* [TASK PROMPT]
Copy the text of the records below word for word, without the pictures.
Top of SOURCE MATERIAL
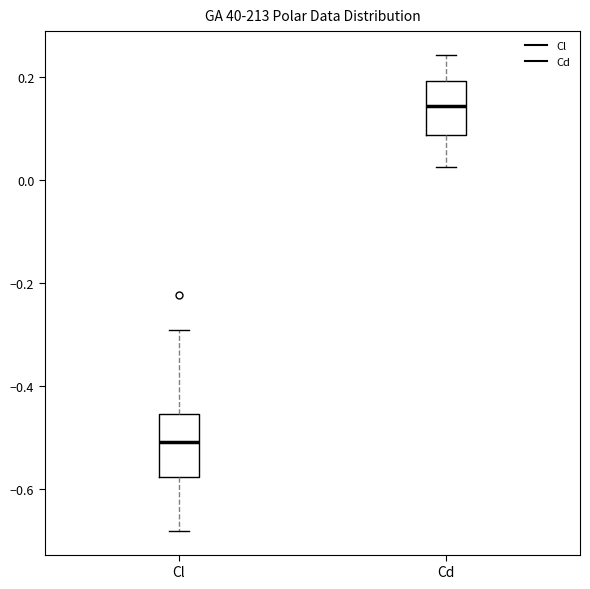

Reading left to right, read every box against the y-axis: the position of its median line, the range the box covers, and the ends of its whiskers. The values are not printed on the chart, so give them approximately, as read against the axis.

Cl: median -0.50, box -0.58 to -0.46, whiskers -0.68 to -0.30
Cd: median 0.14, box 0.08 to 0.20, whiskers 0.02 to 0.24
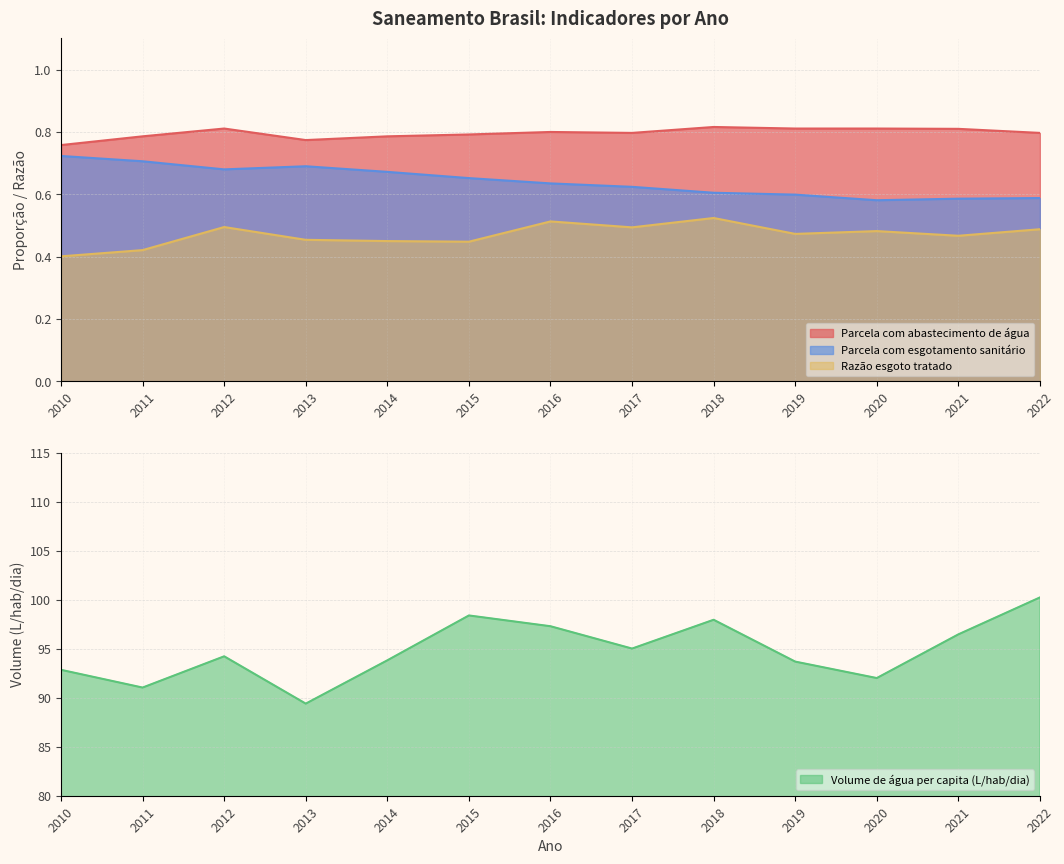

Which series has the largest total across all categories?

Volume de água per capita (L/hab/dia)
Bottom of SOURCE MATERIAL
* [RESPONSE AREA]
Reading left to right, read every box against the y-axis: the position of its median line, the range the box covers, and the ends of its whiskers. The values are not printed on the chart, so give them approximately, as read against the axis.

Cl: median -0.50, box -0.58 to -0.46, whiskers -0.68 to -0.30
Cd: median 0.14, box 0.08 to 0.20, whiskers 0.02 to 0.24

Which series has the largest total across all categories?

Volume de água per capita (L/hab/dia)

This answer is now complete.